Start of Block
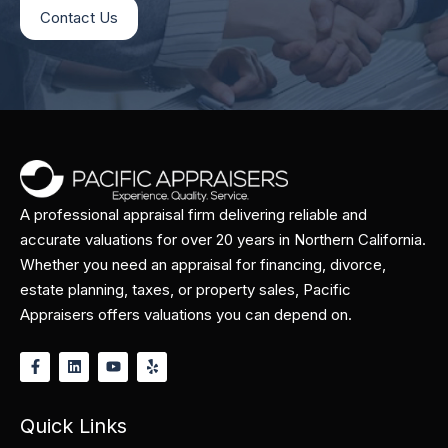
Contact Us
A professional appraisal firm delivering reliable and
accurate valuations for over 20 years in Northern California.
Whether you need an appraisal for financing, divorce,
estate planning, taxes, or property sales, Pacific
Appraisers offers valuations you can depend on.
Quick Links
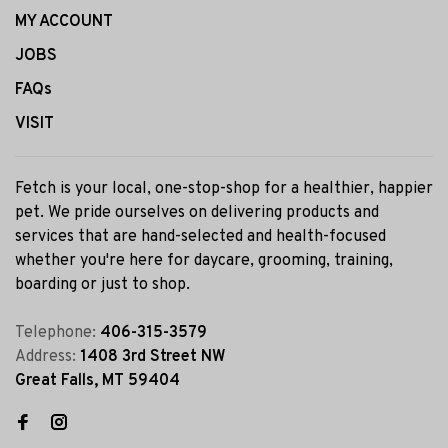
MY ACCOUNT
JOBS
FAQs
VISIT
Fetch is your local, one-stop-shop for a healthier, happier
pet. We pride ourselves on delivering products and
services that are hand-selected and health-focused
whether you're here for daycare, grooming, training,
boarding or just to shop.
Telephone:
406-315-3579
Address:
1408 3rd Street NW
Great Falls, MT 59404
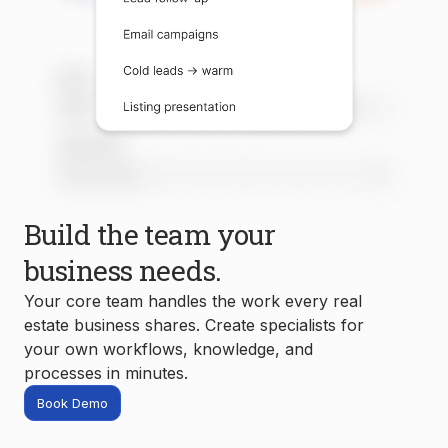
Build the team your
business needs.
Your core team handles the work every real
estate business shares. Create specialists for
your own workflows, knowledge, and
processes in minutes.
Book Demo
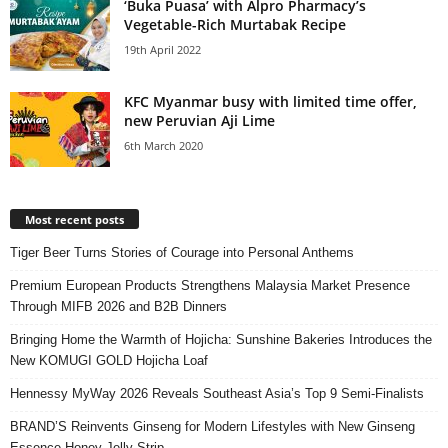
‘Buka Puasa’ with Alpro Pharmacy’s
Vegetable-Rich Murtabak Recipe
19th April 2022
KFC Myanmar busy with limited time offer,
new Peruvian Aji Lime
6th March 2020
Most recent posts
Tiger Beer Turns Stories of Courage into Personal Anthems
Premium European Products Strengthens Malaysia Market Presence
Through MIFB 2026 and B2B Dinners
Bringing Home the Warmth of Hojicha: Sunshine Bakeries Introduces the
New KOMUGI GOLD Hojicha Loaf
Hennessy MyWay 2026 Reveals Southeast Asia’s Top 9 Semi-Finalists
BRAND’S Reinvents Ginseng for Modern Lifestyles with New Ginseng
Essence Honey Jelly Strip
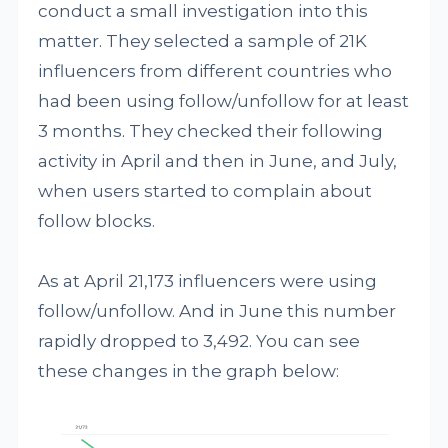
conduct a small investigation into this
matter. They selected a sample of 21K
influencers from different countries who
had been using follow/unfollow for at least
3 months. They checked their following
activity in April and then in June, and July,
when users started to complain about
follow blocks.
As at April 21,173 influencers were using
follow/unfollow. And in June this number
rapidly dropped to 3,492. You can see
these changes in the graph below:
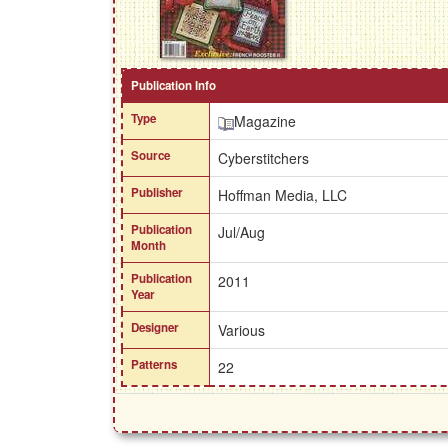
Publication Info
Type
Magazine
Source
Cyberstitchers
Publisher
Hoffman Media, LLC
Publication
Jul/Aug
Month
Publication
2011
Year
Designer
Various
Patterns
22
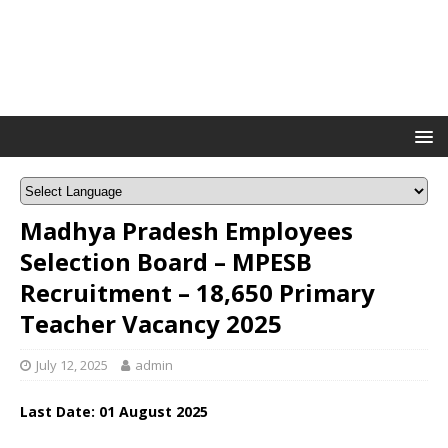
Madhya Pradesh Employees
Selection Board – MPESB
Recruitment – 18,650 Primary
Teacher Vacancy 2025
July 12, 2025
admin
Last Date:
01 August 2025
End of Block
**Task prompt:**
Write out the text of every entry above word for word and line for line, omitting the pictures.

**Solution to this exercise:**
Contact Us
A professional appraisal firm delivering reliable and
accurate valuations for over 20 years in Northern California.
Whether you need an appraisal for financing, divorce,
estate planning, taxes, or property sales, Pacific
Appraisers offers valuations you can depend on.
Quick Links
MY ACCOUNT
JOBS
FAQs
VISIT
Fetch is your local, one-stop-shop for a healthier, happier
pet. We pride ourselves on delivering products and
services that are hand-selected and health-focused
whether you're here for daycare, grooming, training,
boarding or just to shop.
Telephone:
406-315-3579
Address:
1408 3rd Street NW
Great Falls, MT 59404
Build the team your
business needs.
Your core team handles the work every real
estate business shares. Create specialists for
your own workflows, knowledge, and
processes in minutes.
Book Demo
‘Buka Puasa’ with Alpro Pharmacy’s
Vegetable-Rich Murtabak Recipe
19th April 2022
KFC Myanmar busy with limited time offer,
new Peruvian Aji Lime
6th March 2020
Most recent posts
Tiger Beer Turns Stories of Courage into Personal Anthems
Premium European Products Strengthens Malaysia Market Presence
Through MIFB 2026 and B2B Dinners
Bringing Home the Warmth of Hojicha: Sunshine Bakeries Introduces the
New KOMUGI GOLD Hojicha Loaf
Hennessy MyWay 2026 Reveals Southeast Asia’s Top 9 Semi-Finalists
BRAND’S Reinvents Ginseng for Modern Lifestyles with New Ginseng
Essence Honey Jelly Strip
conduct a small investigation into this
matter. They selected a sample of 21K
influencers from different countries who
had been using follow/unfollow for at least
3 months. They checked their following
activity in April and then in June, and July,
when users started to complain about
follow blocks.
As at April 21,173 influencers were using
follow/unfollow. And in June this number
rapidly dropped to 3,492. You can see
these changes in the graph below:
Publication Info
Type
Magazine
Source
Cyberstitchers
Publisher
Hoffman Media, LLC
Publication
Jul/Aug
Month
Publication
2011
Year
Designer
Various
Patterns
22
Madhya Pradesh Employees
Selection Board – MPESB
Recruitment – 18,650 Primary
Teacher Vacancy 2025
July 12, 2025
admin
Last Date:
01 August 2025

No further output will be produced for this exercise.